Charles Vacher

'Rezzonico and the Splügen Range, Lake Como 1867

Charles Vacher (1818–1883) was a British painter in watercolours.

The statues of the Memnons. Watercolour by Charles Vacher.

Life

He was the third son of the well-known stationer and bookseller, Thomas Vacher, of 29 Parliament Street, Westminster, where he was born on 22 June 1818. He studied art at the Royal Academy. Between 1839 and 1843 he pursued his studies in Rome.[1]

Many tours followed, in which he visited Italy, Sicily, France, Germany, Algeria, and Egypt, making large numbers of sketches in all these countries. These sketches furnished him with materials for his numerous drawings, which were highly finished and had an excellence of composition and an abundance of interesting details that gave his works a considerable popularity. His speciality was Italian views, but Egyptian and some Algerian subjects were also sketched and painted. The marine painter Edward William Cooke visited his Italian studio in 1846.[1]

He was a rapid worker, and, besides over two thousand sketches which he left at his death, he often executed twelve to sixteen finished works in one year, and between 1838 and 1881 he exhibited no fewer than 350 at the London exhibitions. His first exhibit at the Royal Academy was, in 1838, ‘Well at Bacharach on the Rhine,’ but the majority of his pictures — 324 works in all — were shown at the gallery of the New Society of Painters in Water Colours, now the Royal Institute of Painters in Watercolours, which he joined in 1846, on the introduction of his friend Louis Hague. His name first appears at the Royal Manchester Institution exhibition in 1842 as a contributor of six drawings, all of buildings in Italy. One of these, ‘Naples with Vesuvius,’ is probably that now in the South Kensington Museum. The British Museum possesses two fairly good examples of his work—‘View of City of Tombs, Cairo,’ 1863, and ‘View in the Forum, Rome’—and many others are in the possession of his widow.[1]

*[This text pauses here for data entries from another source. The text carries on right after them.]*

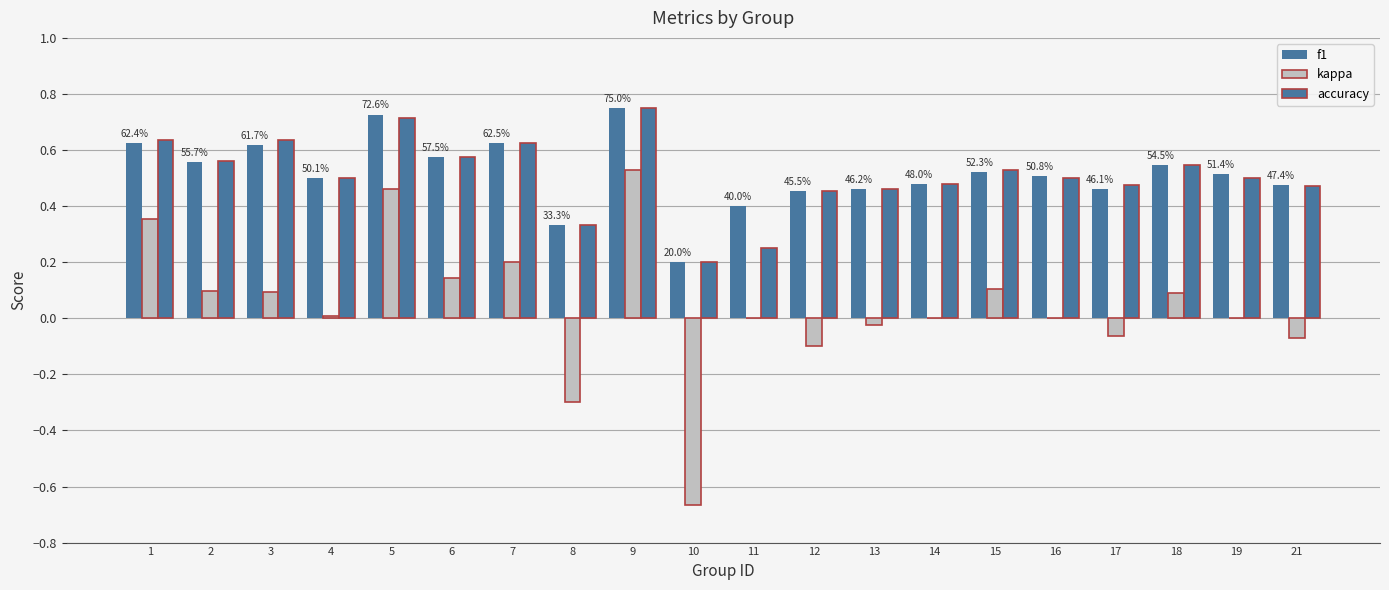

Does the chart contain stacked bars?

No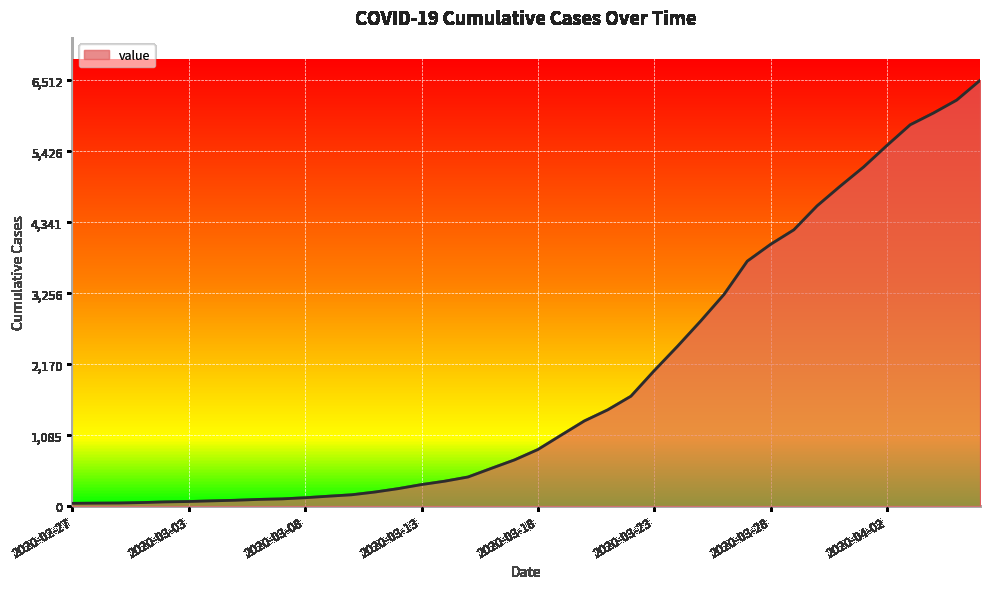

What is the greatest value displayed?

6512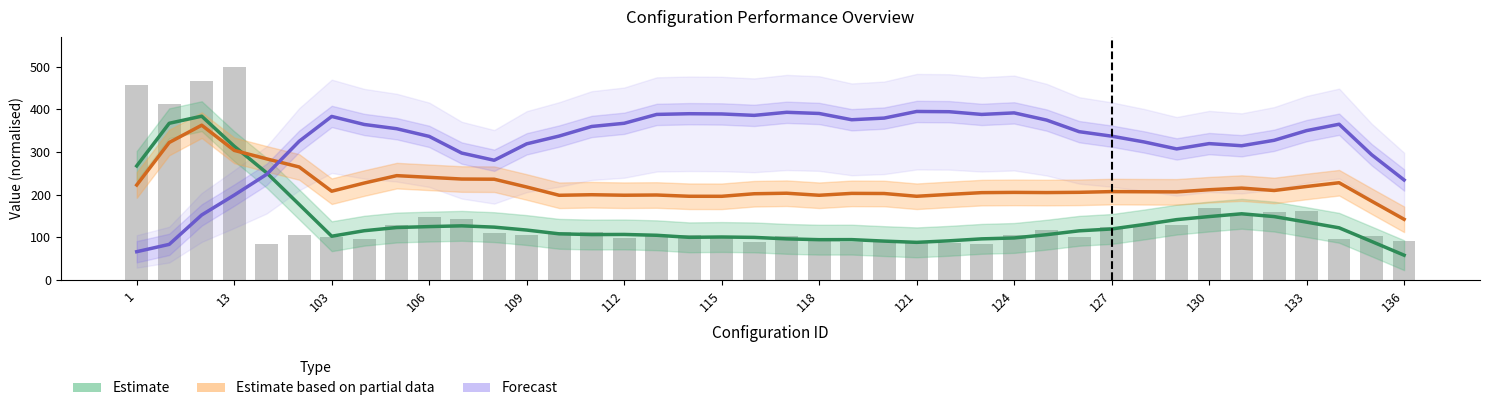

What is the average value of the Forecast series?

325.8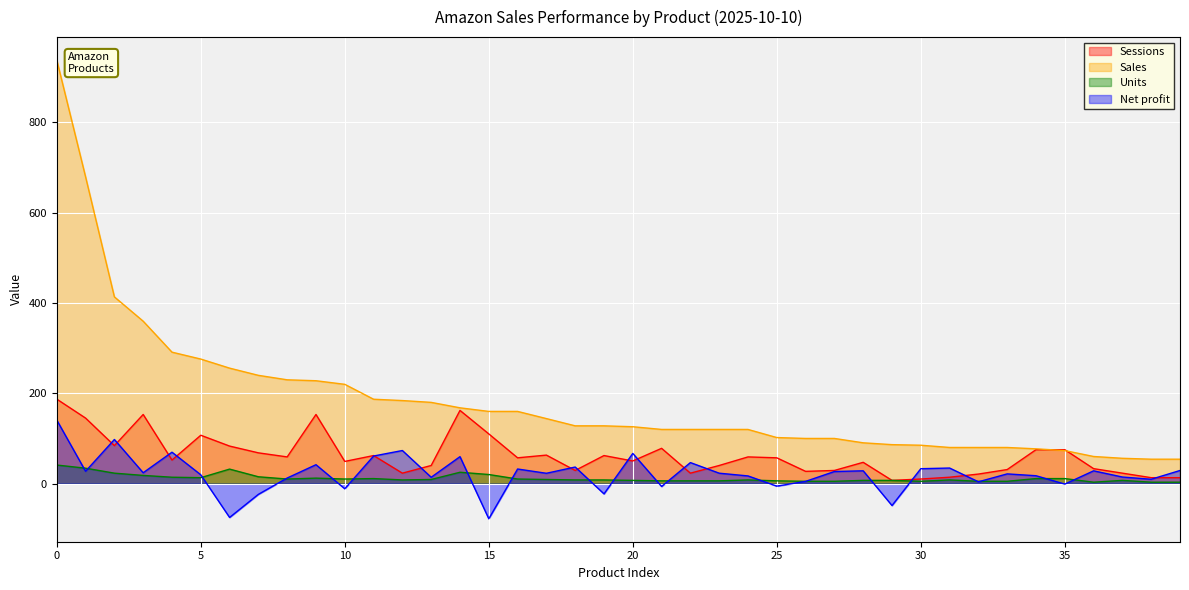

What is the sum of the Sessions values at 28 and 36?

80.0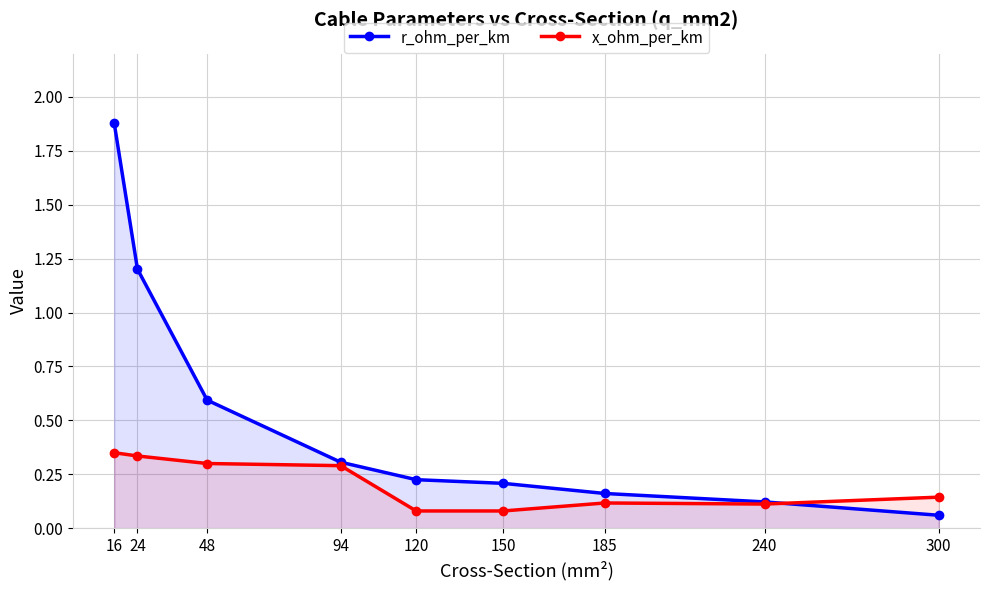

What is the sum of all r_ohm_per_km values?

4.8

Vacher married Jane Allan, daughter of James Mathewson Allan, on the 16th of July, 1857. He died on 21 July 1883 at his residence, 4 The Boltons, West Brompton, of progressive cerebro-spinal paralysis. The couple had no children, his widow Jane and his nephews became executors of the £45,000 left in his will, a remarkable sum for a painter. His unsold works were auctioned by Christies on 21 February 1884. He was buried at Kensal Green cemetery. A portrait in watercolour, painted by himself, belonged to his widow, who also possessed a portrait painted in oil by Thomas Harwood (a watercolour painter) in Rome. Vacher's elder brother, George, owned a portrait of him in oil which was executed in 1850 by William Denholm Kennedy.[1]

He is buried at Kensal Green Cemetery.[2]

The Victoria and Albert, Portsmouth City, and British Museum contain works by the artist, as do the Glasgow and Grundy Art Gallery.[1]

References

  1. 1 2 3 4 5 Nicholson 1899.
  2. Paths of Glory. Friends of Kensal Green Cemetery. 1997. p. 101.